Was there any kind of long-distance communication before the invention of morse code?

by realEiW

It's often said that morse code revolutionized long-distance communication, if that's the case then was there any form of long-distance communication before morse code?

wotan_weevil

It wasn't Morse code as such that revolutionised long-distance communication - it was the electric telegraph. Without the electric telegraph, Morse code would have been a curiosity waiting for the heliograph or signal lamps (both of which typically use Morse code, communicated via flashes of light - sunlight reflected from a mirror in the case of the heliograph, and a shuttered lamp for the latter).

There were electric telegraph systems before and after Morse's, and they needed encoding systems in order transmit text. Some of them used mechanical dials to indicate a letter (Ronalds's system of 1816, and Wheatstone's "A.B.C. System" of 1840), or a sequence of needles (Baron Schilling von Canstatt's system of 1832 and Cooke and Wheatstone's system of 1837). Gauss and Weber developed a telegraph in 1833 and later developed a binary code of positive and negative pulses to encode text.

Thus, there were alternatives to Morse code as an encoding system. However, Morse's system was simple, and simple is often a great virtue. In a little over a decade after it's invention, Morse's system (telegraph and code, with suitable changes to the code for international use) was adopted as an international standard for electic telegraphy.

There were earlier systems. The highest-tech system in operation was the French semaphore network, using chains of signal towers to send information, the information being encoding in the position of two arms. The speed of semaphore systems was limited by the time needed to move the arms into position, and the time needed for the operators of the next tower to pass the signal down the chain. With towers about 10km apart, a signal could be sent at about 2 letters per minute, with the signal travelling down the chain at about 100km/minute. Needing relay towers every 10km meant that the system was expensive to build and operate, and the slow data rate restricted how much information could be sent. The French semaphore system started being built at the end of the 18th century (i.e., before the electric telegraph) and operated until the 1850s.

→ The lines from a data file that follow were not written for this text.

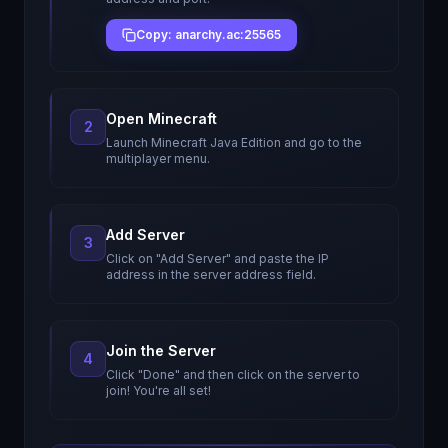
Copy: anarchy.ac:25565
Open Minecraft
2
Launch Minecraft Java Edition and go to the
multiplayer menu.
Add Server
3
Click on "Add Server" and paste the IP
address in the server address field.
Join the Server
4
Click "Done" and then click on the server to
join! You're all set!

One disadvantage of semaphore is that bad weather would stop the system from working - if one tower couldn't see the next, so signal could be sent.

There were predecessors - earlier optical communication systems. Chains of beacon fires allowed a message to be transmitted. A major limitation of this kind of system was that complex encoding was very difficult, and they were typically used to send a predetermined signal (i.e., something like "event such-and-such has happened here"). Smoke signals provided an alternative to beacon fires.

Another older communication system is the talking drums of West Africa. The key to a talking drum is the ability to encode speech (thus, "talking drum"). They take advantage of the tonal languages of the region, and employ different tones to imitate the tone and rhythm of speech. Of course, there are many words that if reduced to simply tone and rhythm would sound the same, so single words are ambiguous. Thus, words are expanded to standard phrases using them, and short phrases are expanded to sentences. This allows the senders and listeners to disambiguate such soundalikes. The drummer and the listener both need to (a) know the language, and (b) know the standard phrases and sentences used to reduce ambiguity.

The compact version uses a single drum with variable tension of the drumskins. The variable tension is achieved by using a waisted body with cords connecting the front and back drumskins:

The drummer can hold the drum under their arm, and tighten the cords by squeezing the drum between arm and body, and thus lift the pitch. This kind of drum in action:

This kind of small drum isn't useful for long distance communication, but is used for short distance communication and musical performance. A larger system can use two drums for the tonal variation, one high-pitched and the other lower:

Some drum systems like this were quite large, with the drums about 3m long and over 1m across (these really large ones are usually wooden slit drums); drums like this were said to able to send messages about 30km. Messages are relayed if they must be sent further.

Finally, there are intermediate-range communications, not achieving the 10-30km of semaphore and large talking drums, but still managing a kilometre or few: yodelling and whistling languages.

For some further reading, mostly on talking drums but also noting whistling and yodelling languages in West Africa:

  • Armstrong, Robert G., "Talking Drums in the Benue-Cross River Region of Nigeria", Phylon 15(4), 355-63 (1954). doi:10.2307/272844.